Francesco ribadisce che la santità è a portata di mano per tutti, ma non è una scelta banale, nessuno la può vivere da solo, non nasce da una vita tiepida, accomodata, né da una vita ideale ed inesistente, ma da una vita che conosce cadute e rialzate. Per poterci rialzare, tutte le volte che cadiamo abbiamo «le potenti armi che il Signore ci dà: la fede che si esprime nella preghiera, la meditazione della Parola di Dio, la celebrazione della Messa, l’adorazione eucaristica, la Riconciliazione sacramentale, le opere di carità, la vita comunitaria, l’impegno missionario (Ge 162).

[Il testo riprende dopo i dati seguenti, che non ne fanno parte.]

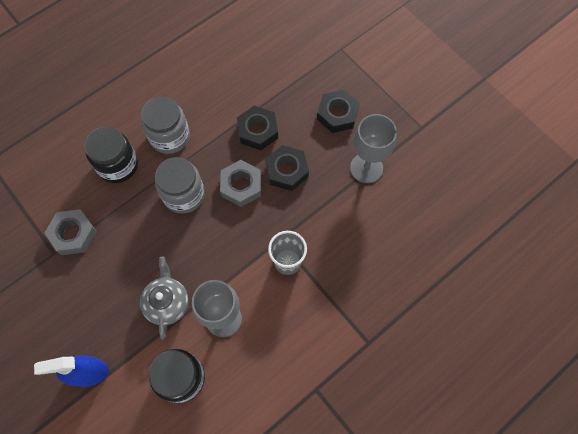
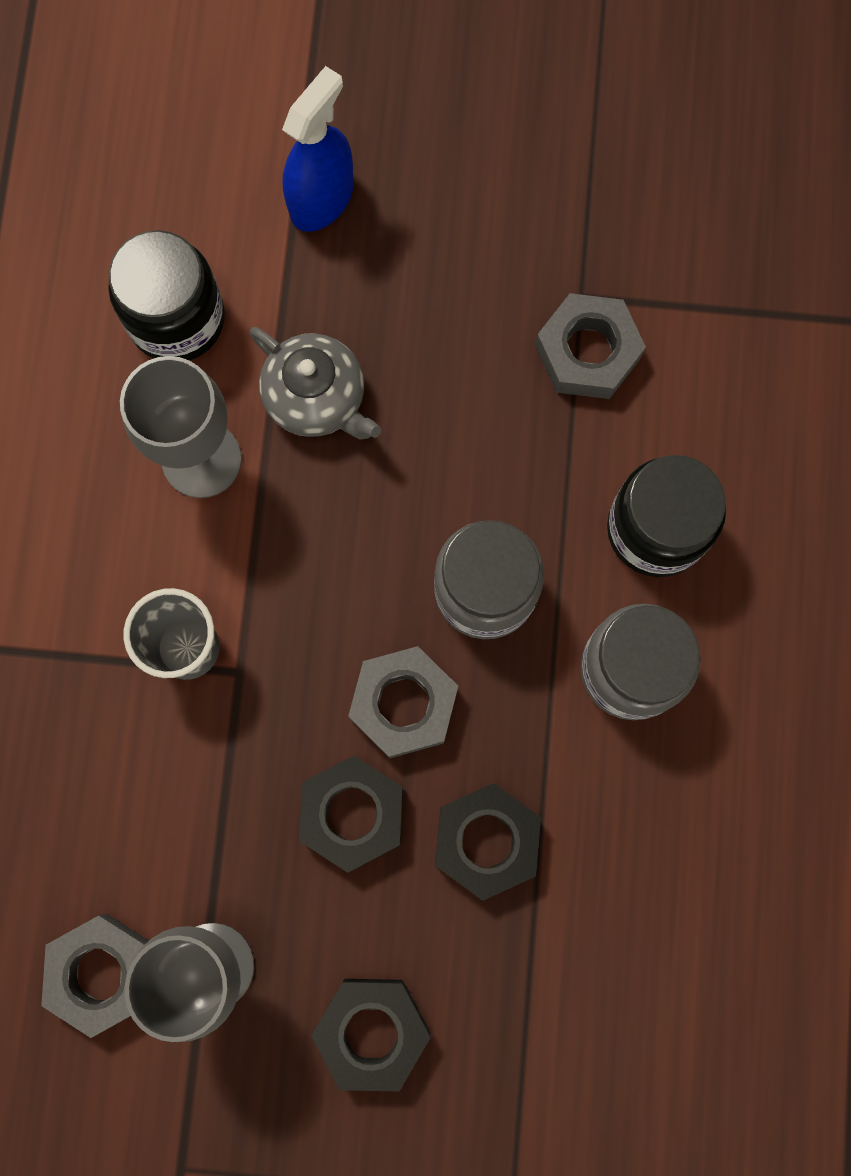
camera: 135 degrees right, 10 degrees up
none -> grey nut [41,914,149,1038]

Se guardiamo la santità dalla parte di Dio, è vicinanza e accoglienza della sua stessa vita; se la guardiamo dalla parte dell’uomo, la santità è conversione, discernimento, ascolto, servizio, condivisione; se la guardiamo dalla parte della Chiesa, la santità è comunione sacramentale, è liturgia, lode, ringraziamento, ma anche profezia e martirio; se la guardiamo dalla parte del mondo, la santità è stoltezza che rende felici coloro che la vivono.

Prospettive diverse che permettono di cogliere la globalità della vita santa della Chiesa e del cristiano, dentro un mondo che cammina verso il Signore, che come narra l’Apocalisse, a grandi passi gli viene incontro: «Colui che attesta queste cose dice: “Sì, vengo presto!”. Amen. Vieni, Signore Gesù. La grazia del Signore Gesù sia con tutti.» (Ap 22, 20-21).

La più grande difficoltà nel procedere verso la via della santità è perdere di vista che stiamo camminando verso il Signore e che il Signore viene incontro a noi. In altri termini, la più grande difficoltà è perdere la speranza che rende “l’oggi” migliore di ieri e domani lo sarà ancora di più, perché questa storia ha un fine che è l’incontro con il Signore.

Vivere di nostalgia con lo sguardo rivolto al passato non è da cristiani. La Chiesa indica sempre ai suoi figli di guardare in modo operoso verso l’orizzonte. La santità è speranza di una relazione d’amore che non finisce.